Last weekend the mercury climbed to above 70 F for the last time (until some time in at least April) where I live, and it was bookended by mornings below 20F last week and this week. We also ‘fell back’ an hour, which no longer provides a two-week respite from total darkness at the start of my runs.
Winter has arrived in terms of darkness and temperature, and with it we need to remember some basics of safety as we embark on our morning – or evening – exercise routines.
Wear a Headlamp and Reflective EVERYTHING
Or maybe a waist-lamp in the front. Something that illuminates the path in front of you – and makes you visible to traffic. But don’t forget the rear as well. My best advice is some sort of white LED illumination in the front and a flashing red LED in the back. Also, it has been shown that having reflective gear while running or biking helps drivers identify you as a person rather than just something by the roadside.
I use a headlamp, reflective vest, and have reflective strips on my jacket and pants, as well as on my shorts if I ever get to wear those again. My shoes also have reflective strips. The more, the better.
Register a RoadID
Between the writers at Gear Diary we have heard about way too many severe accidents and fatalities this year involving cyclists in particular, but also with runners, walkers and so on.
I have had more than a couple of cars nearly run me off the road, and in our area we have some roads with steep drainage ditches by the road-side and other hazards that are difficult to see in the darkness.
So … just in case something happens, make sure you always have some sort of ID with you, and perhaps the best is a RoadID. Do yourself a favor and check it out.
You might think because you are not actively sweating as much as back in August that you are not losing as much water … but you’d be wrong. My great recent example was running the Red Baron Half Marathon in Corning just over a week ago. The temperature was ~30F and there was a stiff 10-20MPH wind that hit us from one direction or another for about half of the race – it was COLD. At the end of the race when I took off my hat to get into my car it felt like it weighed about 5 pounds! It was totally soaked and disgusting, even though I was cold the whole time.
So remember to keep hydrated as you exercise, and keep up nutrition as well. There are enough challenges to outdoor winter exercise without going down for an injury due to improper hydration or nutrition.
Everyone knows it is critical to stretch … and everyone also knows that you won’t get warm until you get running!

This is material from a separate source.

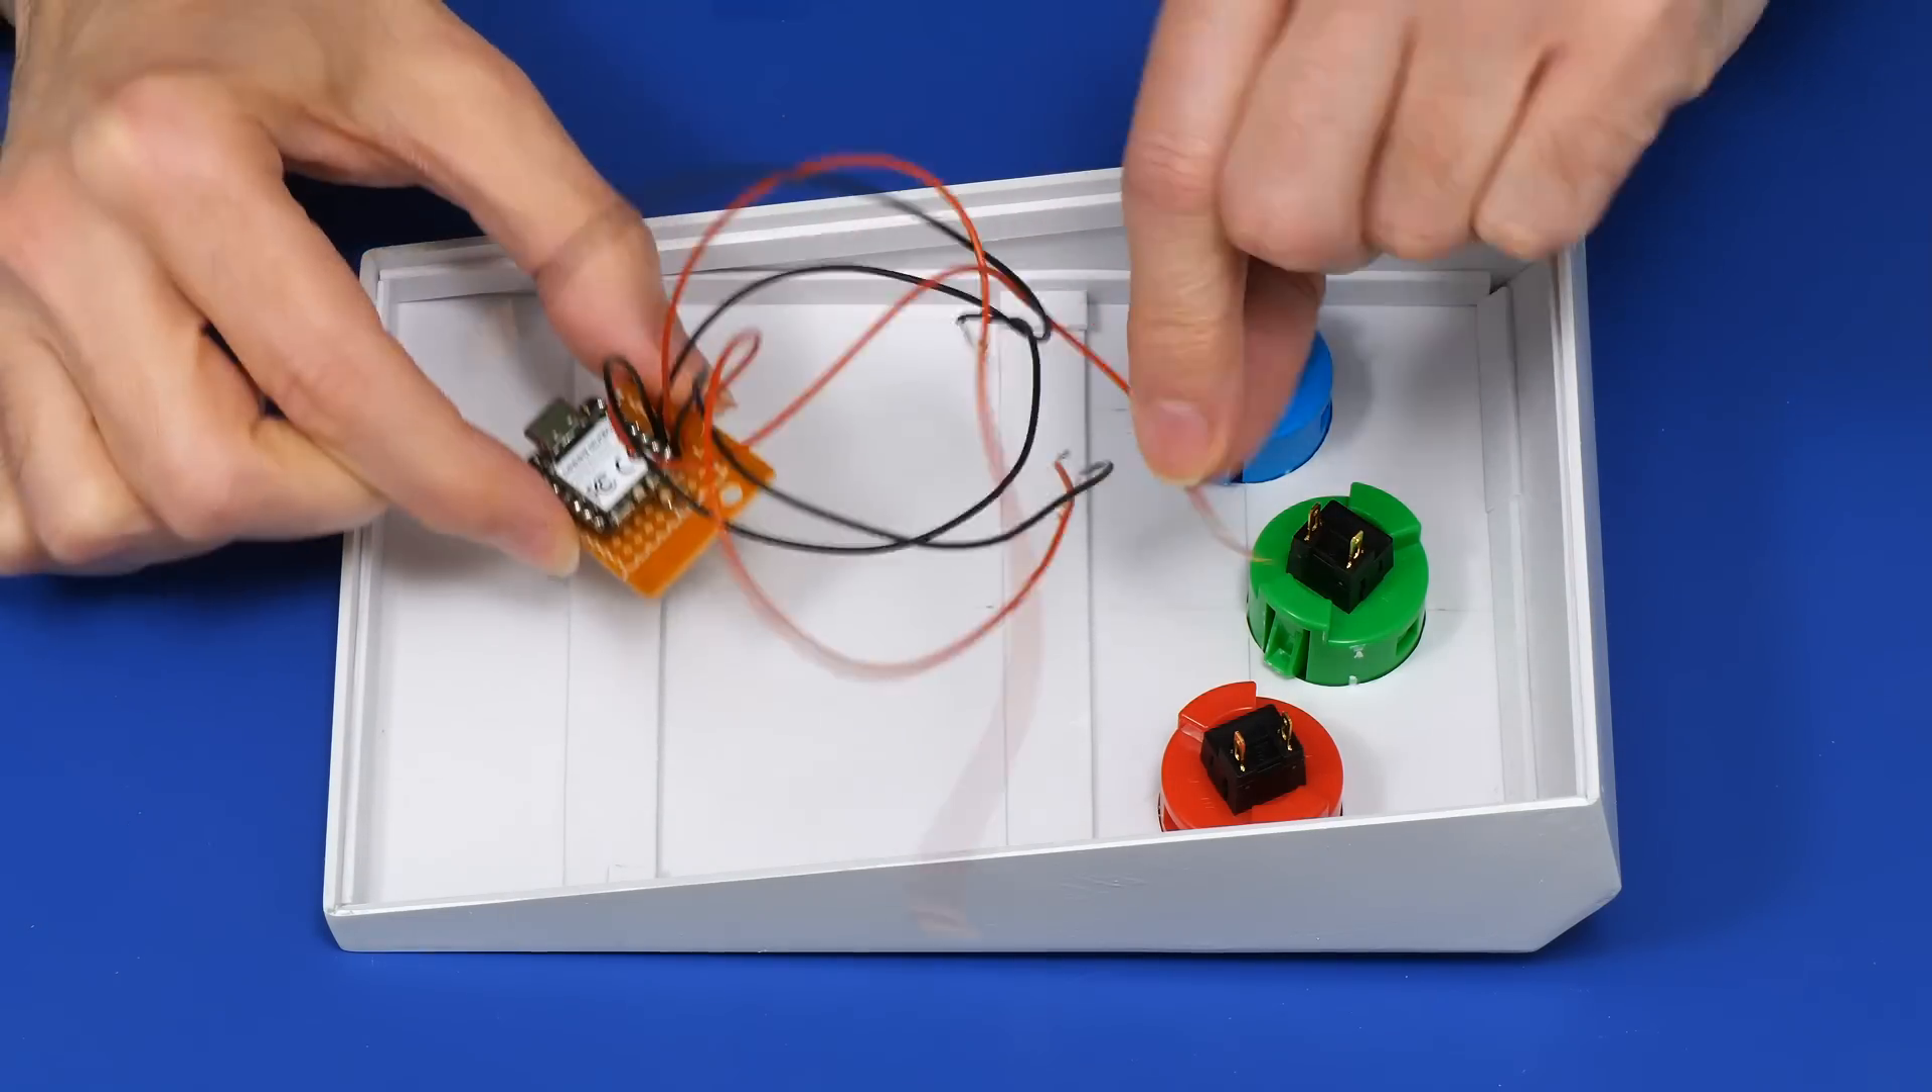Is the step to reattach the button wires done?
No.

Stretching is no less important in winter, but it is easier to let yourself ‘blow it off’ just so you can get moving. My new winter strategy is to start stretching indoors, and then for my final stretches move outside and finish up while my GPS watch locates satellites.
Just please stretch …
Look Up at All Times
My ‘awareness factor’ is already pretty good because I have never run with headphones. I love being outdoors and hearing the sounds of the morning – and relishing the silence for reflection and thought. But I used to typically run head-down. This is a bad idea for a couple of reasons – first off it can negatively impact your stride (for speed) and your posture (for comfort); but it is also bad because it makes you less aware of your surroundings. This year I have made a concerted effort to keep my eyes up and forward, and it has helped my running – and kept me safe when a moron in a pickup truck decided it would be a fun idea to cross lanes and ‘buzz’ me.
As snow and ice come along it is important to keep your eyes on the road as well, but that is where the benefits of a headlamp come into play: by watching the illuminated road ahead you are keeping your posture correct, keeping yourself safe, and making yourself visible.
Look – it is hard enough getting up and out when the temperature drops below the freezing point, let alone when the elements get involved. I certainly understand that – which is why many folks choose indoor activities for the winter months.
But for those of us whose love of the sport pulls us out of bed at 4AM to head out in 18F temperatures … it is critical to keep safe. I mentioned someone who thought it would be fun at 5AM to try to push me into a ditch – that person was ACTIVELY being stupid. But I have had more than a few people who drift off the side of the road a bit unintentionally, others who are trying to do too many things, and so on. None of these things are new, but adding darkness and the potential that they have scraped just enough ice off their car to see straight ahead makes it even more important that we take the lead in maintaining our own safety.
What ideas do you have for staying safe during winter sports?